Одинокий с животным своим чутьем нацелился на Варгу – единственную тут штучку; прочие были грубый, сельский помол. К таким он знал подходец. Простое хамство не подходило – нужно было суметь при ней унизить всех прочих, наговорить дряни, чтобы побоялась: ну как то же самое скажет про нее? В своей манере, по больным местам. Одинокий убежден был, что чувствует больные места у всех, а если не найдет, ударит по родне, по нежным частям. Подсев, начал с того, что среди огородного навоза ему вдруг блеснул чудесный минерал. С этим попал: сама любила повторять, что вы все со свалки, а я из игрушечного магазина, из лучшего тюля. Прошелся сперва по бабам: вот беременная медведица на цырлах, вот шлюха по-монастырски, в постели, должно быть, поскуливает, как щенная сука; вот женщина-грабли, обратите внимание, прелестница, на эту косточку на ступне, на большом пальце, признак плебса в пятнадцатом колене. Затем прошелся по мужчинам, особенно не пожалев Кугельского (вообразите, прелестница, мне отчего-то легче всего представить, как он гадит орлом, для вящей близости к народу); говорил громко, чтоб Кугельский слышал. Жертва льстиво хихикала, а в душе вскипало такое, что Одинокий убоялся бы, кабы мог на секунду вообразить бунт. Одинокий о каждом знал худшее, и жертвы старательно достраивались под это знание. А вы, прелестница, кто же будете – или, вернее, кто вы уже есть на нашу погибель?

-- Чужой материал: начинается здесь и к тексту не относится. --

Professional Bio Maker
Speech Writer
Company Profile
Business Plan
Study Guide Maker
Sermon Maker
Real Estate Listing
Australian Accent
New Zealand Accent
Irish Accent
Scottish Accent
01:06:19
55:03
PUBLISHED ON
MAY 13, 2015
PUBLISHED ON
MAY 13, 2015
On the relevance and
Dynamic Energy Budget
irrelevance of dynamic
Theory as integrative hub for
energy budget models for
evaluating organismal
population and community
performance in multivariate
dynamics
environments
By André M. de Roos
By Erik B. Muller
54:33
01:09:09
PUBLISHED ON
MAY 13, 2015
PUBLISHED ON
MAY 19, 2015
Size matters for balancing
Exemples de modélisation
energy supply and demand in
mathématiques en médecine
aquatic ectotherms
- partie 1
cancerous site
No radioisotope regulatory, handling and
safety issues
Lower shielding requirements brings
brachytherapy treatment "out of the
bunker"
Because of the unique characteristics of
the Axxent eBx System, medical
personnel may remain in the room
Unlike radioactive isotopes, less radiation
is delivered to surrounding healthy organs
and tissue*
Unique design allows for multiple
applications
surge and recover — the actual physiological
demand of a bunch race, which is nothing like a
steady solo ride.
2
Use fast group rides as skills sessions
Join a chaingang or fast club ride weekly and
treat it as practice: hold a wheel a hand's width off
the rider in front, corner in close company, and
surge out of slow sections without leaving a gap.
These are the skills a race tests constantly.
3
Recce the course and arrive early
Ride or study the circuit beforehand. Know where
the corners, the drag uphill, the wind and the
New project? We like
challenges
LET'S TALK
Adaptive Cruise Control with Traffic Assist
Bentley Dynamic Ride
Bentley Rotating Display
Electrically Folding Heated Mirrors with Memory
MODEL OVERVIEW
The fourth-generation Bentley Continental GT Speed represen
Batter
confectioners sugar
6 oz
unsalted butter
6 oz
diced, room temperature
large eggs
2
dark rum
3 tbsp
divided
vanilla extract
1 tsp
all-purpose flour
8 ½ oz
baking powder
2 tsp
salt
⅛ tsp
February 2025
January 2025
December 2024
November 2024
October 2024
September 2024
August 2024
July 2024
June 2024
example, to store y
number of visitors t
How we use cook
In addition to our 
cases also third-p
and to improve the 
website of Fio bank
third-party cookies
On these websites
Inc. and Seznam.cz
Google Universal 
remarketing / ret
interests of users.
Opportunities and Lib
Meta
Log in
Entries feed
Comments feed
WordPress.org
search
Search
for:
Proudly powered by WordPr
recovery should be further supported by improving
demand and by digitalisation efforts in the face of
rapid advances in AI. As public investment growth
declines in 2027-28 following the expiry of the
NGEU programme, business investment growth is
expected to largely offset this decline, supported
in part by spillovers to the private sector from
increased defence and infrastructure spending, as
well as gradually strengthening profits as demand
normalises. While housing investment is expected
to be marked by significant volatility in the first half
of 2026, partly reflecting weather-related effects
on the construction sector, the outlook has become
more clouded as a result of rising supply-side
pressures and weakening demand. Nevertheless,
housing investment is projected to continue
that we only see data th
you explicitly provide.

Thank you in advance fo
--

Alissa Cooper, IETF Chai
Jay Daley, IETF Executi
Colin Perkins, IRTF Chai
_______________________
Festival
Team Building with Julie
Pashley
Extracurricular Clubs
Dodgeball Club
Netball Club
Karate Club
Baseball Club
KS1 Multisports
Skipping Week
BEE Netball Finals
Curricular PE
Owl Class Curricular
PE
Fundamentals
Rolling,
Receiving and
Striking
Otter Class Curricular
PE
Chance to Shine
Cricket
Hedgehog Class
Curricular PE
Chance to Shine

Тут Варга ощутила беспокойство, нечто вроде озноба. Даня был близко, в шаге, – он чувствовал, что в этом новом состоянии не составит труда обратиться к тайному в ней, что только и было настоящим, – но тут была смутно ощутимая неправильность, все равно что проникать к возлюбленной со взломом. Он застыл на уровне ее головы, розового уха с розовой опаловой каплей на мочке.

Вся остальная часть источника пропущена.